Sony Xperia sola introduces Floating Touch navigation

Sony has launched its latest Android smartphone, the Xperia sola, a 3.7-inch handset with a 1GHz NovaThor dualcore chipset, NFC and a 5-megapixel, 720p HD capable camera. Running Android 2.3 Gingerbread, with an Ice Cream Sandwich upgrade tipped for this summer, the Xperia sola uses Sony's Reality Display screen technology with the firm's Mobile BRAVIA Engine powering the 854 x 480 LCD TFT panel, and has quadband UMTS/WCDMA and 8GB of internal storage. It also debuts Sony's "floating touch" navigation system.

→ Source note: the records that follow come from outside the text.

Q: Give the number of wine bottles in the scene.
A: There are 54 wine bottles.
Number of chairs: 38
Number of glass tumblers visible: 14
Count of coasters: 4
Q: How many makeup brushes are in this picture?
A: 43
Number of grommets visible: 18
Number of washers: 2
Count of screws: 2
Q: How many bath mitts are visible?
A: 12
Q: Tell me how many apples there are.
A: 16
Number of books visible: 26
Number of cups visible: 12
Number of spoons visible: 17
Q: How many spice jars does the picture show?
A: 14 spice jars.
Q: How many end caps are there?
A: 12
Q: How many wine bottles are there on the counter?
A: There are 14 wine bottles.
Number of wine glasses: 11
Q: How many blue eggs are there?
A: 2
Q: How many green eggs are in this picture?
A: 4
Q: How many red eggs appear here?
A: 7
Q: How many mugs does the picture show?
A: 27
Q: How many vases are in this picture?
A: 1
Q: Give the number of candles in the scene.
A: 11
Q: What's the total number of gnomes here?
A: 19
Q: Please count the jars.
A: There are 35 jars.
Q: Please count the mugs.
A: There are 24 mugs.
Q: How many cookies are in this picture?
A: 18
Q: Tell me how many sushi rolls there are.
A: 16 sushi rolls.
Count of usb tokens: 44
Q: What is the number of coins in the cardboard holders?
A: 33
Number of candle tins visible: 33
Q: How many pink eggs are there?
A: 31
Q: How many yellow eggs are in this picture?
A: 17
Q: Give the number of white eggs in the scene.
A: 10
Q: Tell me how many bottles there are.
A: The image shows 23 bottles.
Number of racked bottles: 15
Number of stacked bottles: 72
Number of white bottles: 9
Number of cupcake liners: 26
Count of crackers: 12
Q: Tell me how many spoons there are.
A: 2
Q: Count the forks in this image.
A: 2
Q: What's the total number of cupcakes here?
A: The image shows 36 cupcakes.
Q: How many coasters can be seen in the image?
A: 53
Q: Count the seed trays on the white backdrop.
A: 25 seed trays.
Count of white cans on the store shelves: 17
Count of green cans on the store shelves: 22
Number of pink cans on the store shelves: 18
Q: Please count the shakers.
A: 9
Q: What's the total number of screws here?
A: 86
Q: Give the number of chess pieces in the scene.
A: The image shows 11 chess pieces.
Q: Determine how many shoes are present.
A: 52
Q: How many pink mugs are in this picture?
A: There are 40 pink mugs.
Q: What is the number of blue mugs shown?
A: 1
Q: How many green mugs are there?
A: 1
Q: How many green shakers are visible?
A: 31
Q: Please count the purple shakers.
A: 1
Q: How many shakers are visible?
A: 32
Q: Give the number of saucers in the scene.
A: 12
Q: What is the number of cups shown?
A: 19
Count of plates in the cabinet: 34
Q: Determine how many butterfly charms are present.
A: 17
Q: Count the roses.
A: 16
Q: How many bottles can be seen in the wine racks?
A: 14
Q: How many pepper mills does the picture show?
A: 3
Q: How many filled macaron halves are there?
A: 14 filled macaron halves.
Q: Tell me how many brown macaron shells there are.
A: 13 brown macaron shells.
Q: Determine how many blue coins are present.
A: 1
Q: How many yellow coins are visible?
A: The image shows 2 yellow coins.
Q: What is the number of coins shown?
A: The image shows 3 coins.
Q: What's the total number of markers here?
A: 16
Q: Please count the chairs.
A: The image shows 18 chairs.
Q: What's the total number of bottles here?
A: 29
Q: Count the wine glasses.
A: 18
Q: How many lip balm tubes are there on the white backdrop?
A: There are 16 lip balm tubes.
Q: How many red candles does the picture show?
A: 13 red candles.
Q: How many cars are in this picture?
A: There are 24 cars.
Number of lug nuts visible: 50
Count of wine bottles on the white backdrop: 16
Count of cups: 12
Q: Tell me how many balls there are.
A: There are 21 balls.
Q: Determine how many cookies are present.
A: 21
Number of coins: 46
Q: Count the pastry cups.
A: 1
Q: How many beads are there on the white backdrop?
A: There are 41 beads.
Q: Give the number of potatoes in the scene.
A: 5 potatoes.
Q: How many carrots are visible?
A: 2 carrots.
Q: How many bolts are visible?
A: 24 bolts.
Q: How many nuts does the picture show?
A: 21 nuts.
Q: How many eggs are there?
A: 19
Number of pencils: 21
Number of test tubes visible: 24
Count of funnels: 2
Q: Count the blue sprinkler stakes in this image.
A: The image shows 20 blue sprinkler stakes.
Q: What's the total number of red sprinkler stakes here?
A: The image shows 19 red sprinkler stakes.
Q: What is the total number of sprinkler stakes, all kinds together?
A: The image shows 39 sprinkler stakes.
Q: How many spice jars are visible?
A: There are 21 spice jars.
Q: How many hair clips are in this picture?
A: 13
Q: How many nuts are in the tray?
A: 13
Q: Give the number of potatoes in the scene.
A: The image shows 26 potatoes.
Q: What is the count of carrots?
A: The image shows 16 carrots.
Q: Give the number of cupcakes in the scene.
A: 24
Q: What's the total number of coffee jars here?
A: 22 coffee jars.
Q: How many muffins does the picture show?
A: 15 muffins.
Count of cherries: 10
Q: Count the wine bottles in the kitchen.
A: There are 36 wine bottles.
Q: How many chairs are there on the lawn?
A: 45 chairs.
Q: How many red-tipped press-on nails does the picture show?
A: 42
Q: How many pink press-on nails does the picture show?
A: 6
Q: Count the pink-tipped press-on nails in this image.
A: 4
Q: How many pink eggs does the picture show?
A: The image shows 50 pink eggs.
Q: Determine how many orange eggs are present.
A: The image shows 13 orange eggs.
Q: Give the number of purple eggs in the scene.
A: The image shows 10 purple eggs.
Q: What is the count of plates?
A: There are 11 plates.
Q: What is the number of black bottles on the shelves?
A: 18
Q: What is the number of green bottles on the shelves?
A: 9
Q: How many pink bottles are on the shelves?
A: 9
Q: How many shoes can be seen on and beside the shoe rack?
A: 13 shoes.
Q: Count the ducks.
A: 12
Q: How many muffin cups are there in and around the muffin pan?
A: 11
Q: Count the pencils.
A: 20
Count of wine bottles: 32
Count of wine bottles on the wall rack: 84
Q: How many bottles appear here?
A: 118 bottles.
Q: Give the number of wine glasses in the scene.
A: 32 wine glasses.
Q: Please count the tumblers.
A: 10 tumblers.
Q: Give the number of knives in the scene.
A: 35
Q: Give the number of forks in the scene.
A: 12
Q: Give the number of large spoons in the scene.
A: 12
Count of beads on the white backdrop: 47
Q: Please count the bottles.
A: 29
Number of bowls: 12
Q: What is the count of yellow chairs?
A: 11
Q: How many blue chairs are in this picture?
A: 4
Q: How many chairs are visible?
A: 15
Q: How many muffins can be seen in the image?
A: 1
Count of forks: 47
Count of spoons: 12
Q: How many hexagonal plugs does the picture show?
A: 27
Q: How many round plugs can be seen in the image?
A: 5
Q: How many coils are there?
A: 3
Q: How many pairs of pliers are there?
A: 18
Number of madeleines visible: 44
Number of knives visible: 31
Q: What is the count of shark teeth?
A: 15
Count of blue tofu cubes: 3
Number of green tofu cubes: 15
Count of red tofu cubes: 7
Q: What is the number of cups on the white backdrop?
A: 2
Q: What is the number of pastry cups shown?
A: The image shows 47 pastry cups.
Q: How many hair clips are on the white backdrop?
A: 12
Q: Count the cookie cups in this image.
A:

Floating touch allows users to navigate webpages by hovering their finger over the display, with links highlighting as if hovered over by a mouse pointer. For the moment that's all it does, but Sony reckons we can expect "new user functionality and applications" of its own devising as well as third-part developer support.

There's also WiFi, Bluetooth, aGPS, DLNA and USB tethering support, along with an FM radio with RDS and a 3.5mm headphone socket. RAM is 512MB, paired with the STE U8500 processor, and the whole thing measures in at 116 x 59 x 9.9 mm and 107g.

Sony is pushing its NFC SmartTags, small wireless labels that can be used to trip the Xperia sola into different modes such as silencing its ring or launching its finger-friendly car interface. Battery life is tipped at up to 6hrs talktime or 475hrs standby, or alternatively up to 40hrs music playback or 6hrs video playback.

We criticized Sony for launching the Xperia S with an old version of Android in our review of the new flagship, and we have to level the same complaint at the Xperia sola. The sola will arrive in Europe in Q2 2012, pricing tbc.